Namun kemudahan yang ditawarkan oleh perusahaan pinjaman online itu justru menjadi petaka. Bunga yang dibebankan begitu besar sehingga tagihan membengkak.
Para penyandang disabilitas yang meminjam uang dari aplikasi pinjol itu pun tak mampu lagi membayar utang mereka.
“Bahkan banyak yang usahanya bangkrut akibat terjerat pinjol,” ujarnya.
Saat tidak bisa membayar utang tersebut, para penyandang disabilitas itu pun mendapatkan teror dari debt colector atau penagih utang. Bahkan teror itu juga menyasar ke orang-orang terdekat si peminjam yang didaftarkan sebagai penjamin.
“Nomor saya juga dijadikan penjamin. Saya diteror dengan kata-kata kotor,” kata Muharyanti.
Atas kondisi tersebut, Muharyanti pun tergerak untuk mengajak warga korban pinjol mengajukan gugatan ke Pengadilan Negeri Jakarta Pusat. Ia menilai, negara telah lalai sehingga pinjol merajalela hingga sampai menjerat kaum disabilitas.
“Kami minta itu digulunglah pinjol-pinjol itu baik yang legal atau pun ilegal. Kan ada yang kedoknya koperasi ternyata begitu. Kok malah melegalkan perbankan liar yang menjerat warga,” kata dia.
Ketua serikat buruh ikut menggugat
Ketua Konfederasi Kongres Aliansi Serikat Buruh Indonesia (KASBI), Nining Elitos, juga menjadi satu dari 19 warga yang ikut menggugat pemerintah.
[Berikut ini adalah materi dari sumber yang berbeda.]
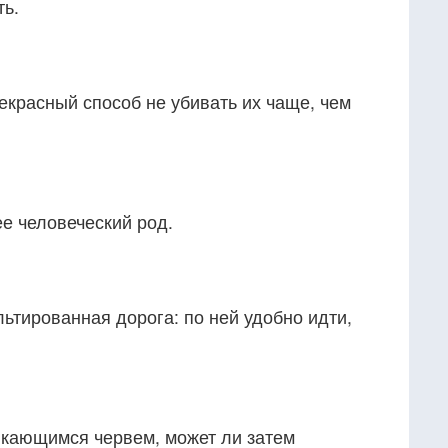
ть.
красный способ не убивать их чаще, чем
е человеческий род.
ьтированная дорога: по ней удобно идти,
ыкающимся червем, может ли затем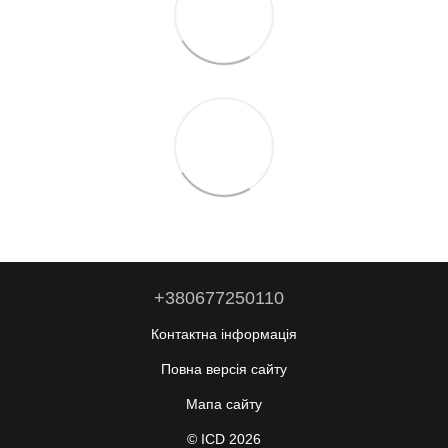
+380677250110
Контактна інформація
Повна версія сайту
Мапа сайту
© ICD 2026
Meski tak pernah menjadi korban langsung dari perusahaan pinjol, namun Nining tergerak untuk mengajukan gugatan. Sebab, banyak buruh baik di dalam maupun di luar organisasinya yang sudah menjadi korban pinjol.
“Karena saya ketua serikat buruh, saya banyak berinteraksi dengan masyarakat kaum buruh. Di situasi ekonomi yang semakin sulit ini, mau tidak mau mereka mengambil pilihan menyelamatkan ekonomi sesaat dan akhirnya terjerat pinjol,” kata Nining saat dihubungi Kompas.com, Senin.
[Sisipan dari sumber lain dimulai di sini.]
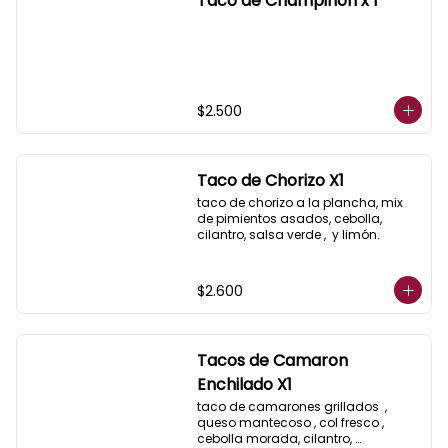
Taco de Champiñon x 1
$2.500
Taco de Chorizo X1
taco de chorizo a la plancha, mix 
de pimientos asados, cebolla, 
cilantro, salsa verde ,  y limón.
$2.600
Tacos de Camaron
Enchilado X1
taco de camarones grillados  , 
queso mantecoso , col fresco , 
cebolla morada, cilantro, 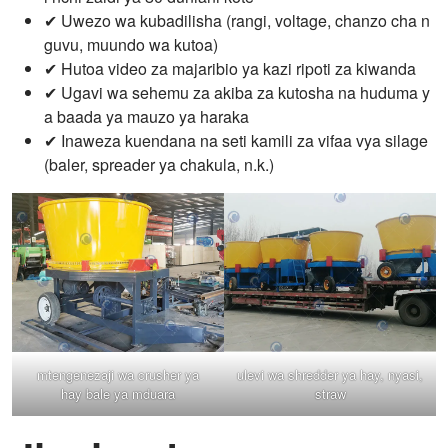
✔ Uwezo wa kubadilisha (rangi, voltage, chanzo cha n
guvu, muundo wa kutoa)
✔ Hutoa video za majaribio ya kazi ripoti za kiwanda
✔ Ugavi wa sehemu za akiba za kutosha na huduma y
a baada ya mauzo ya haraka
✔ Inaweza kuendana na seti kamili za vifaa vya silage
(baler, spreader ya chakula, n.k.)
mtengenezaji wa crusher ya
ulevi wa shredder ya hay, nyasi,
hay bale ya mduara
straw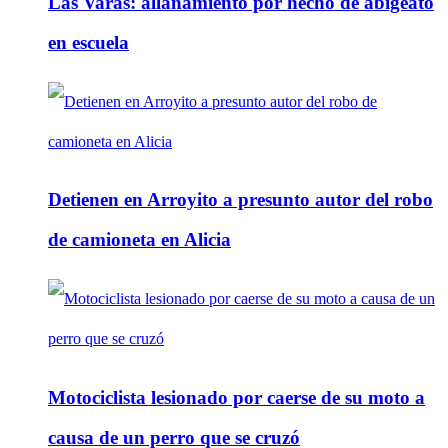
Las Varas: allanamiento por hecho de abigeato
en escuela
Detienen en Arroyito a presunto autor del robo
de camioneta en Alicia
Motociclista lesionado por caerse de su moto a
causa de un perro que se cruzó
Nining mengatakan, para buruh yang terjerat pinjol itu kebanyakan adalah mereka yang belum berstatus karyawan tetap. Gaji mereka tidak mencukupi untuk kebutuhan keluarga.
Namun di sisi lain, mereka juga kesulitan meminjam uang ke bank dan akhirnya memutuskan untuk nekat menggunakan pinjol.
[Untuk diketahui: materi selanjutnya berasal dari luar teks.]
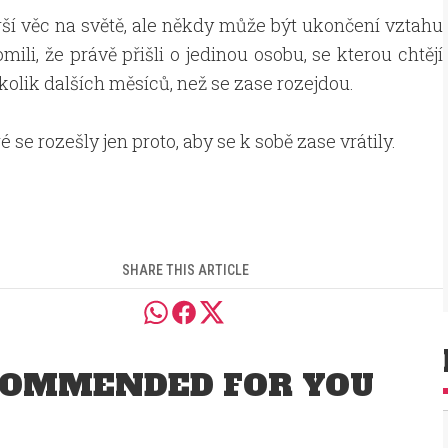
ší věc na světě, ale někdy může být ukončení vztahu
mili, že právě přišli o jedinou osobu, se kterou chtějí
ěkolik dalších měsíců, než se zase rozejdou.
é se rozešly jen proto, aby se k sobě zase vrátily.
SHARE THIS ARTICLE
OMMENDED FOR YOU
“Tapi pinjol ini bukannya menolong orang dalam kesulitan tapi malah memberikan beban kepada masyarakat yang terkena tekanan ekonomi. Saya melihat perilaku pinjol yang keluar batas,” kata Nining.
Nining menyebut, sudah banyak buruh yang mengalami depresi karena diteror setelah tidak bisa melunasi pinjaman karena bunganya yang sangat besar. Bahkan, kata dia, banyak juga buruh perempuan yang akhirnya dilecehkan pihak perusahaan pinjol.
“Ini saya dapat cerita langsung dari buruhnya. Jadi kalau peminjamnya perempuan dibuat grup seolah-olah peminjamnya ini menawarkan open bo (jasa prostitusi),” kata Nining.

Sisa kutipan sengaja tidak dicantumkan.